Textauszug:

☆ ☆ ☆ ☆ ☆

Gerhard Richter Birkenau-Zyklus, Zeichnungen, Übermalte Fotos | Gerhard Richter: Zyklus „Birkenau“ (2014) © Gerhard Richter 2021, Installationsansicht K21, Kunstsammlung Nordrhein-Westfalen 2021, Foto: Achim Kukulies


Richter selbst hatte sich für das Zustandekommen der Schau eingesetzt und die Direktorin der Kunstsammlung NRW, Susanne Gaensheimer, kontaktiert. „Es freut mich sehr, wieder einmal in Düsseldorf auszustellen, und besonders die Birkenau-Bilder. Außerdem sind diese 22 Jahre, die ich in Düsseldorf lebte, eine sehr wichtige Zeit für mich - eine Zeit, in der sich alles entwickelt hat“, so der Künstler über diese Ausstellung.
     Mindestens eines der Fotos, so informiert das ausstellende Haus, kannte Richter seit dem Studium an der Hochschule für Bildende Künste in Dresden. Er begann jedoch erst nach seiner Flucht in den Westen 1961, sich mit dem Holocaust auseinanderzusetzen, visuelle Zeugnisse zu sammeln und diese als Vorlagen für seine Malerei zu verwenden. Erste Versuche führten allerdings zu keiner für ihn befriedigenden Lösung. Anfang der 1960er Jahre entstandene Bilder wie „Erschießung“ und „Tagebu(ch)“ zerstörte er.

     1967 nahm Richter eines der Fotos des Sonderkommandos in seinen berühmten Atlas auf – die Sammlung von Fotografien, Zeitungsausschnitten und Skizzen, aus denen er seine Motive schöpft. Mitte der 1960er Jahre entstanden die nach Fotovorlagen gemalten Bilder „Herr Heyde“, „Onkel Rudi“, „Tante Marianne“, „Familie am Meer“, die sich mit der deutschen Vergangenheit und mit seiner eigenen Familie auseinandersetzen.
 

Gerhard Richter Ema (Akt auf einer Treppe), 1966, Museum Ludwig, Köln, © Gerhard Richter, 134, Foto: Rheinisches Bildarchiv, Köln

 
Eine umfänglicheres Konvolut seiner Werke ist im Museum Ludwig in Köln zu sehen.
     Das Museum, das Gerhard Richter selbst einmal scherzhaft als sein „Heimatmuseum“ bezeichnete, beherbergt einige der bedeutendsten Werke des Künstlers. Immer wieder erweiterte es seinen Bestand. Richters Gemälde „Ema (Akt auf einer Treppe)“ von 1966 und „Fünf Türen“ von 1967 gehörten zur Gründungsschenkung des Sammlerehepaares Peter und Irene Ludwig an das Museum 1976.

☆ ☆ ☆ ☆ ☆

Übertragen Sie aus dem Textauszug über Gerhard Richter wortgetreu die Passage, die mit „1967 nahm Richter“ beginnt und mit „Köln zu sehen.“ endet.

☆ ☆ ☆ ☆ ☆

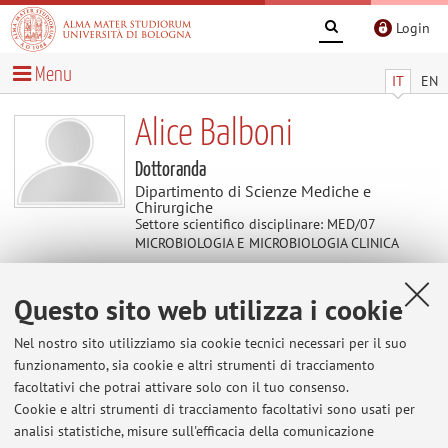
Login
Menu
IT
EN
Alice Balboni
Dottoranda
Dipartimento di Scienze Mediche e
Chirurgiche
Settore scientifico disciplinare: MED/07
MICROBIOLOGIA E MICROBIOLOGIA CLINICA
Questo sito web utilizza i cookie
Contatti
Nel nostro sito utilizziamo sia cookie tecnici necessari per il suo
E-mail:
alice.balboni5@unibo.it
funzionamento, sia cookie e altri strumenti di tracciamento
facoltativi che potrai attivare solo con il tuo consenso.
Cookie e altri strumenti di tracciamento facoltativi sono usati per
analisi statistiche, misure sull'efficacia della comunicazione
Dipartimento di Scienze Mediche e Chirurgiche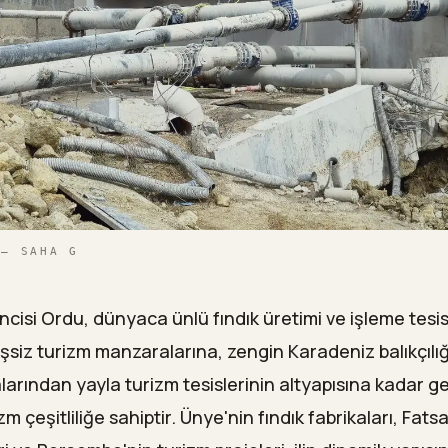
 — SAHA G
ncisi Ordu, dünyaca ünlü fındık üretimi ve işleme tesi
şsiz turizm manzaralarına, zengin Karadeniz balıkçılı
larından yayla turizm tesislerinin altyapısına kadar ge
m çeşitliliğe sahiptir. Ünye'nin fındık fabrikaları, Fatsa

☆ ☆ ☆ ☆ ☆

Lösung der Aufgabe:
1967 nahm Richter eines der Fotos des Sonderkommandos in seinen berühmten Atlas auf – die Sammlung von Fotografien, Zeitungsausschnitten und Skizzen, aus denen er seine Motive schöpft. Mitte der 1960er Jahre entstanden die nach Fotovorlagen gemalten Bilder „Herr Heyde“, „Onkel Rudi“, „Tante Marianne“, „Familie am Meer“, die sich mit der deutschen Vergangenheit und mit seiner eigenen Familie auseinandersetzen.
 

Gerhard Richter Ema (Akt auf einer Treppe), 1966, Museum Ludwig, Köln, © Gerhard Richter, 134, Foto: Rheinisches Bildarchiv, Köln

 
Eine umfänglicheres Konvolut seiner Werke ist im Museum Ludwig in Köln zu sehen.